Rep. Chris Turner, D-Grand Prairie, spoke against the bill Tuesday and said it was concerning to see the Texas Legislature take such action based on a conspiracy theory.
“That’s why I don’t understand why we have this bill before us, particularly when we know the data shows that ERIC has helped Texas identify duplicate registrations, and that’s exactly what we should be trying to do,” Turner said.
Texas law requires the state to participate in a multistate data-sharing program to clean its voter rolls, and the state has been a member of ERIC since 2020. The Texas Legislature budgets about $1.5 million to participate in the program. About $115,000 of those funds pay for annual fees to use ERIC’s voter-matching data. The rest of the funds go to paying for postage, mailing, and printing costs to send notices to residents ERIC identifies as eligible voters who are not yet registered, an effort the program requires of its member states.
Members of the ERIC task force argued the state was spending too much money on the program and suggested Texas could instead use private-sector alternatives. Members of the ERIC task force also pushed for the state to stop spending funds on such mailers for eligible voters.
Hughes’ bill directs the secretary of state to build its own version of a multistate cross-check program or to find a “private sector provider” with a cost that won’t exceed $100,000.
In March, the secretary of state announced it was taking steps to build its own version of the program and researching viable options in the private sector. Votebeat reported those efforts could stall or take years.
The bill nonetheless requires such a system to identify voters whose addresses have changed, who have died, or who are ineligible to vote, including because they have been convicted of a felony. Lastly, the bill also requires that a contract with the private sector provider “may not require any additional duty of the state” that isn’t listed in the legislation — such as the mailers to unregistered but eligible voters that ERIC requires its member states to send.

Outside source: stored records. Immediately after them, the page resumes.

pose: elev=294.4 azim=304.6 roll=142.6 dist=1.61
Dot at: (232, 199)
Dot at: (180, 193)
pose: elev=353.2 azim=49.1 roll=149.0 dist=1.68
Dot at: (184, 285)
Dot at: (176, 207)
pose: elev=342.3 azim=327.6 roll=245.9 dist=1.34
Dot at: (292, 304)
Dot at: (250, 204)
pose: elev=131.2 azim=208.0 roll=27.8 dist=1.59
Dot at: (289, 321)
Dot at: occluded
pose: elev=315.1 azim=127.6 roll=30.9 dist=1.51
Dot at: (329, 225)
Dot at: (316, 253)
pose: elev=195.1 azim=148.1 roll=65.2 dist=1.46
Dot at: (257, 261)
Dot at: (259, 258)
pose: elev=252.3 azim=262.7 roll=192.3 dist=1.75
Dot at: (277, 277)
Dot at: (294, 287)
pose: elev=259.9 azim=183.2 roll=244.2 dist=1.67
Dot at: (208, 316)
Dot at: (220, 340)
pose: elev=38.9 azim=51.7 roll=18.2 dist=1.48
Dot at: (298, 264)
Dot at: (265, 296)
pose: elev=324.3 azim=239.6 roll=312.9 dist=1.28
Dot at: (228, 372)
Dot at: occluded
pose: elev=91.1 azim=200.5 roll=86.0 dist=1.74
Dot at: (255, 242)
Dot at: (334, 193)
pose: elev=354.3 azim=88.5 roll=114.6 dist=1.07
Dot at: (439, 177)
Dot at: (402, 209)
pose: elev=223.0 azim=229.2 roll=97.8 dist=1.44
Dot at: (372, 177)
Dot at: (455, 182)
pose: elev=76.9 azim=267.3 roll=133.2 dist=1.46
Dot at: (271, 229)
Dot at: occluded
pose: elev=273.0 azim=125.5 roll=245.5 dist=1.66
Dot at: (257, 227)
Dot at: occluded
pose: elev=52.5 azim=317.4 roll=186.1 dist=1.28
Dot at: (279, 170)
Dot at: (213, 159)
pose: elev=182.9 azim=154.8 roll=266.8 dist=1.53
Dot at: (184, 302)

Bucy proposed changes to the bill that election policy experts say are “guardrails” on systems that could potentially replace the program.
Bucy’s amendment strikes language in the bill that seeks to identify “voters who have been convicted of a felony; and who are not eligible to vote including a felony conviction” and changes it to “voters who are ineligible” under the state Election Code. The amendment also now requires any system the state uses to comply with federal and state laws relating to the protection of personal information.
The changes, which would have to be approved by the Senate before the bill goes to Gov. Greg Abbott’s desk, also say the secretary of state may not contract with a private-sector system unless the contractor requires a background check for its employees. Such a system must also use data from the National Change of Address database to screen for voters who have moved.
“Adding that extra component of verification beyond whatever this mystery vendor might provide is probably a good change,” said Daniel Griffith, senior policy director at Secure Democracy USA, who added that the requirements could help with the state obtaining more accurate information. “But the question is now whether the Senate will accept those amendments.”
See here for some background. As of Saturday the revised SB1070 was still awaiting action in the Senate, so it’s possible this could die. Not the worst outcome if that happens. Kudos to Rep. Bucy for the amendments to make this less bad. Maybe if this does pass it will ultimately be a little harder to “clean up” the voter rolls, which is probably not what the lunatics who have pushed this would want. In any event, this is more indicative of the kind of session this has been.